• What to work on: Rewrite the entries below as a numbered list, skipping any blank lines. Leave the pictures out of your answer.

• Given data:

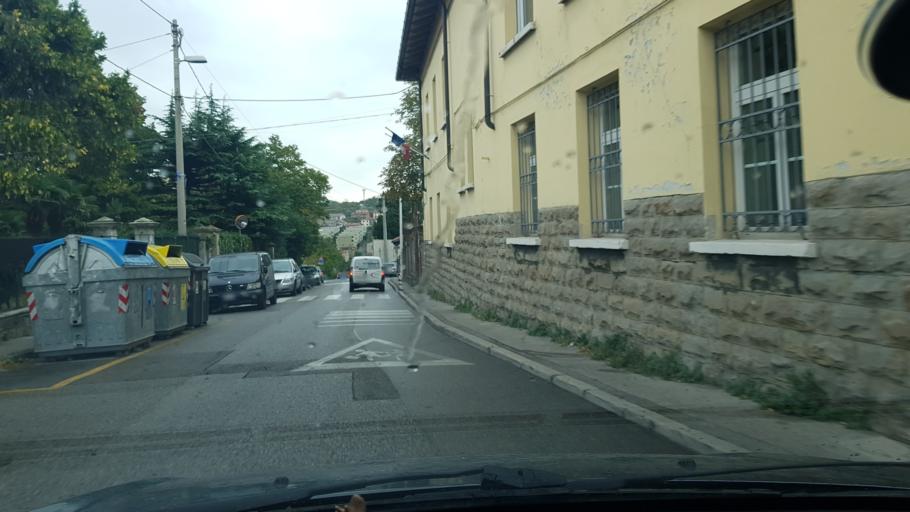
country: IT
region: Friuli Venezia Giulia
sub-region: Provincia di Trieste
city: Trieste
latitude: 45.6239
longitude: 13.7859
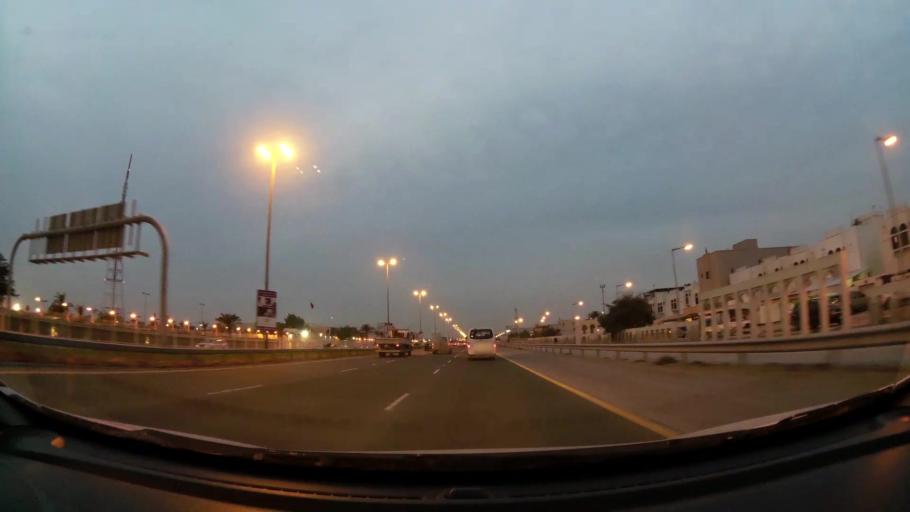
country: BH
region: Northern
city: Madinat `Isa
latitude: 26.1641
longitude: 50.5572
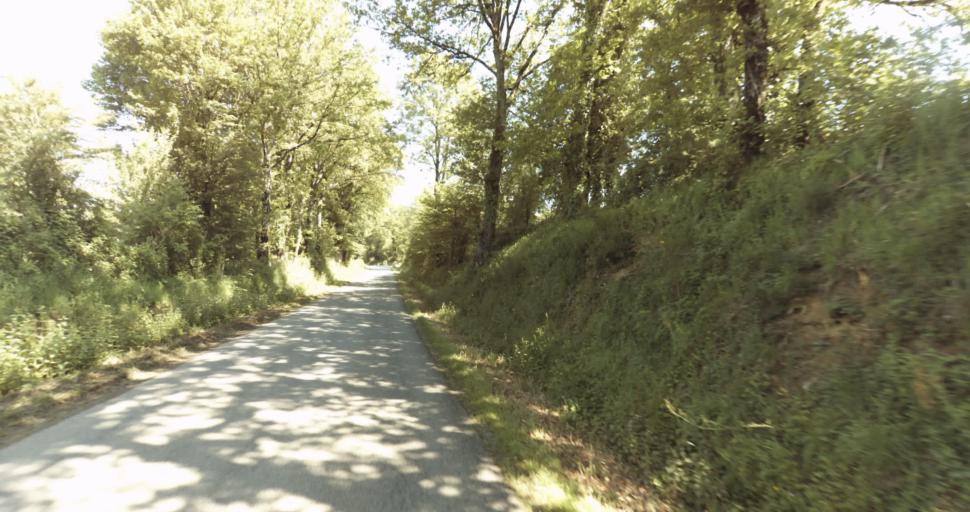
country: FR
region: Limousin
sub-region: Departement de la Haute-Vienne
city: Le Vigen
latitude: 45.7231
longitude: 1.2874
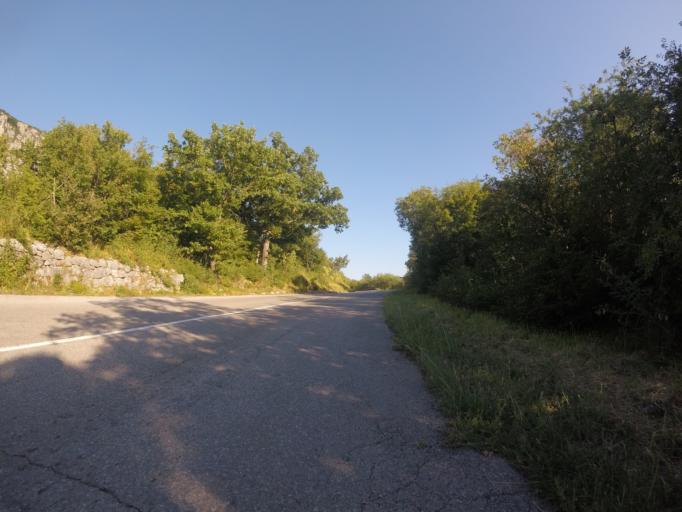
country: HR
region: Primorsko-Goranska
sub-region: Grad Crikvenica
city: Crikvenica
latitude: 45.2126
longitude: 14.7075
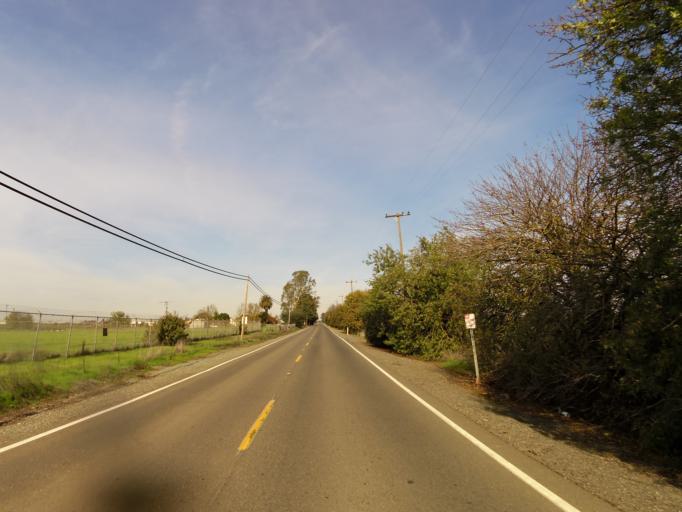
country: US
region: California
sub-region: San Joaquin County
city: Thornton
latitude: 38.3112
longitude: -121.4202
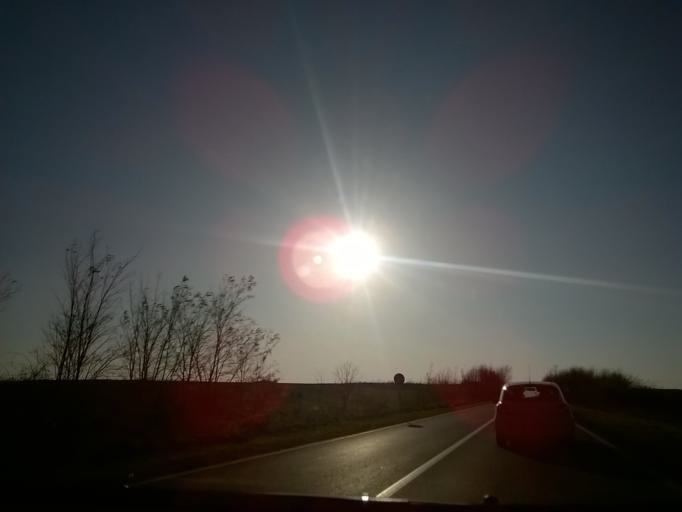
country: RS
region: Autonomna Pokrajina Vojvodina
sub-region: Juznobanatski Okrug
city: Alibunar
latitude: 45.0559
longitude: 20.9166
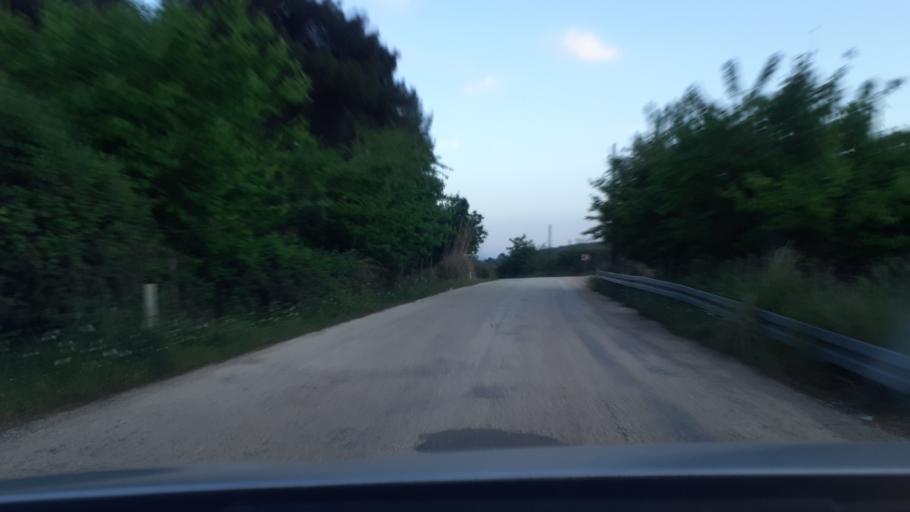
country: TR
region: Hatay
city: Kirikhan
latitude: 36.5198
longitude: 36.3182
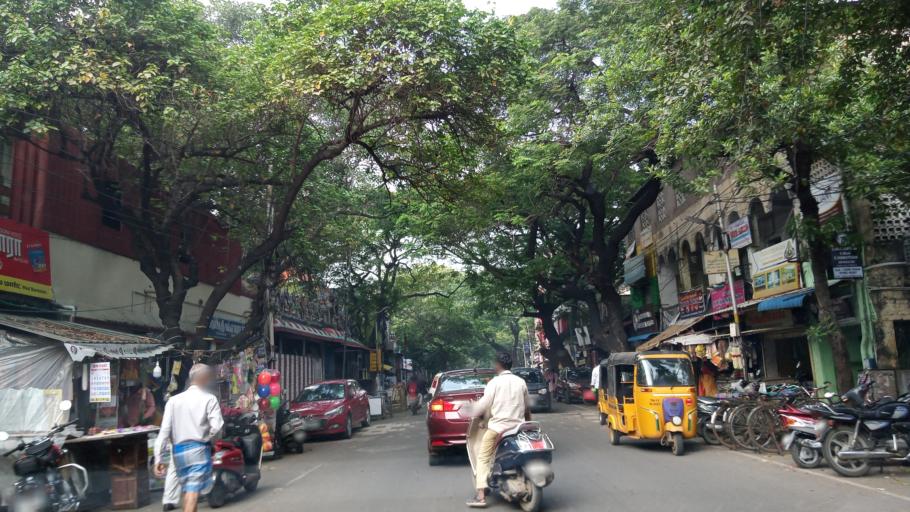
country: IN
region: Tamil Nadu
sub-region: Chennai
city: Chetput
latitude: 13.0405
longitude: 80.2215
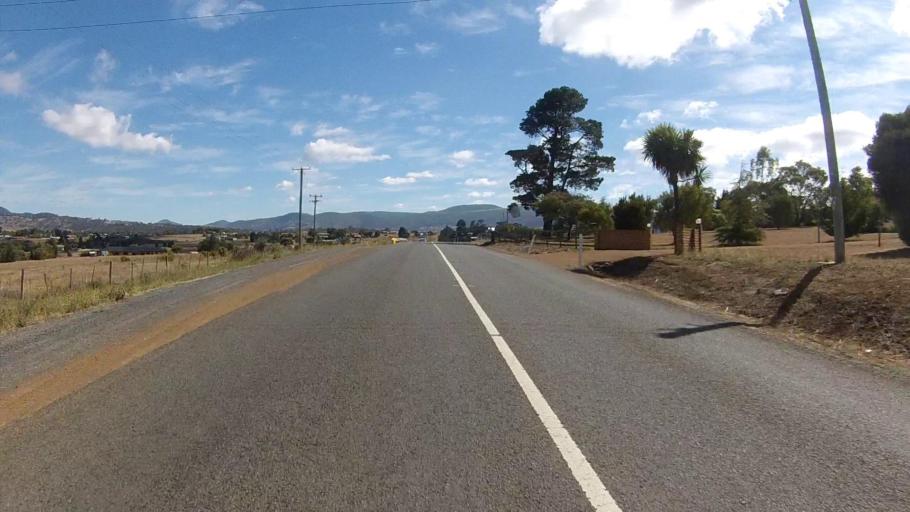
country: AU
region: Tasmania
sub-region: Brighton
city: Bridgewater
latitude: -42.7051
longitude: 147.2707
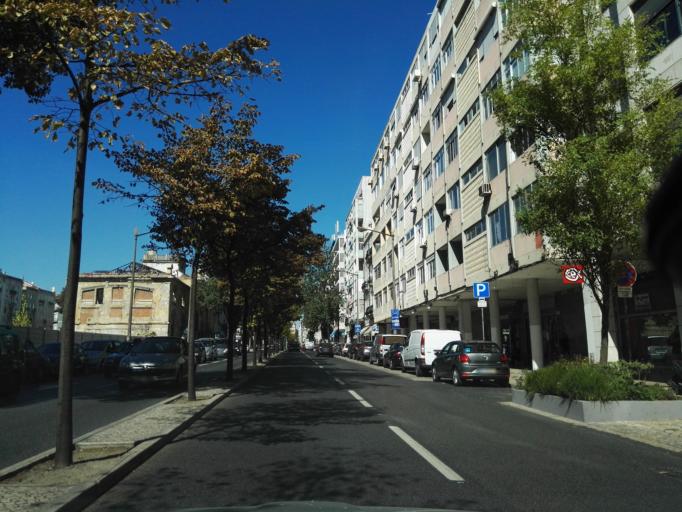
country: PT
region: Lisbon
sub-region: Lisbon
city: Lisbon
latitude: 38.7297
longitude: -9.1346
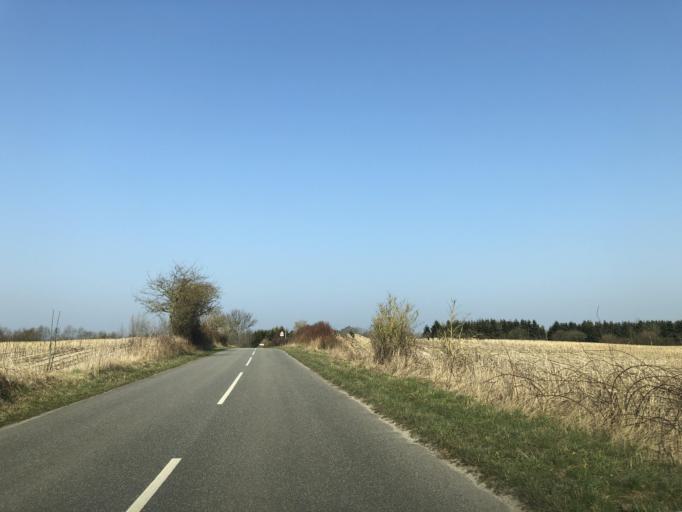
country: DK
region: South Denmark
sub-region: Sonderborg Kommune
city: Nordborg
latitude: 55.0733
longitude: 9.7312
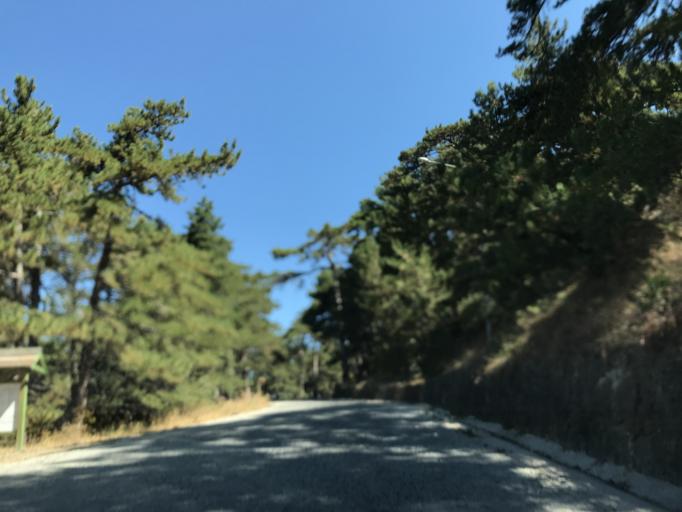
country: TR
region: Yozgat
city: Yozgat
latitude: 39.8048
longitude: 34.8102
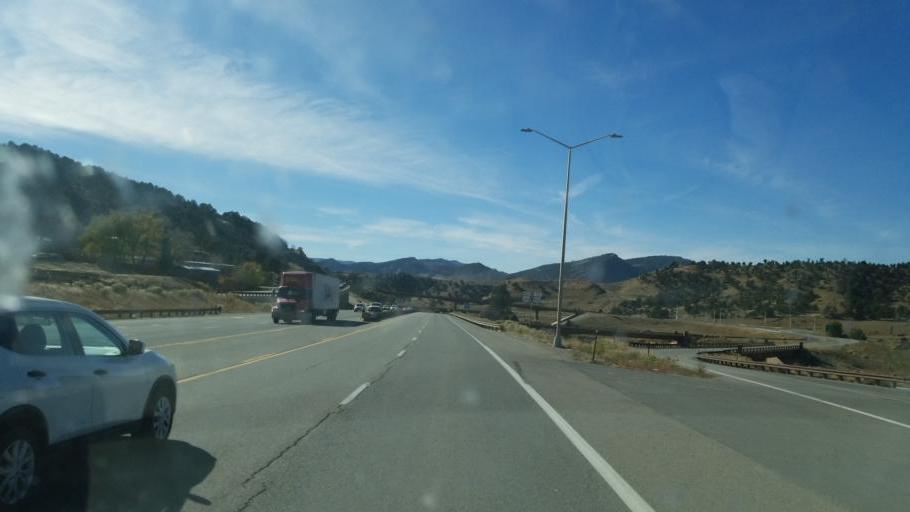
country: US
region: Colorado
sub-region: La Plata County
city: Durango
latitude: 37.2290
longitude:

• Solution to the exercise:
1. country: IT
2. region: Friuli Venezia Giulia
3. sub-region: Provincia di Trieste
4. city: Trieste
5. latitude: 45.6239
6. longitude: 13.7859
7. country: BH
8. region: Northern
9. city: Madinat `Isa
10. latitude: 26.1641
11. longitude: 50.5572
12. country: FR
13. region: Limousin
14. sub-region: Departement de la Haute-Vienne
15. city: Le Vigen
16. latitude: 45.7231
17. longitude: 1.2874
18. country: HR
19. region: Primorsko-Goranska
20. sub-region: Grad Crikvenica
21. city: Crikvenica
22. latitude: 45.2126
23. longitude: 14.7075
24. country: US
25. region: California
26. sub-region: San Joaquin County
27. city: Thornton
28. latitude: 38.3112
29. longitude: -121.4202
30. country: RS
31. region: Autonomna Pokrajina Vojvodina
32. sub-region: Juznobanatski Okrug
33. city: Alibunar
34. latitude: 45.0559
35. longitude: 20.9166
36. country: TR
37. region: Hatay
38. city: Kirikhan
39. latitude: 36.5198
40. longitude: 36.3182
41. country: IN
42. region: Tamil Nadu
43. sub-region: Chennai
44. city: Chetput
45. latitude: 13.0405
46. longitude: 80.2215
47. country: AU
48. region: Tasmania
49. sub-region: Brighton
50. city: Bridgewater
51. latitude: -42.7051
52. longitude: 147.2707
53. country: PT
54. region: Lisbon
55. sub-region: Lisbon
56. city: Lisbon
57. latitude: 38.7297
58. longitude: -9.1346
59. country: DK
60. region: South Denmark
61. sub-region: Sonderborg Kommune
62. city: Nordborg
63. latitude: 55.0733
64. longitude: 9.7312
65. country: TR
66. region: Yozgat
67. city: Yozgat
68. latitude: 39.8048
69. longitude: 34.8102
70. country: US
71. region: Colorado
72. sub-region: La Plata County
73. city: Durango
74. latitude: 37.2290
75. longitude:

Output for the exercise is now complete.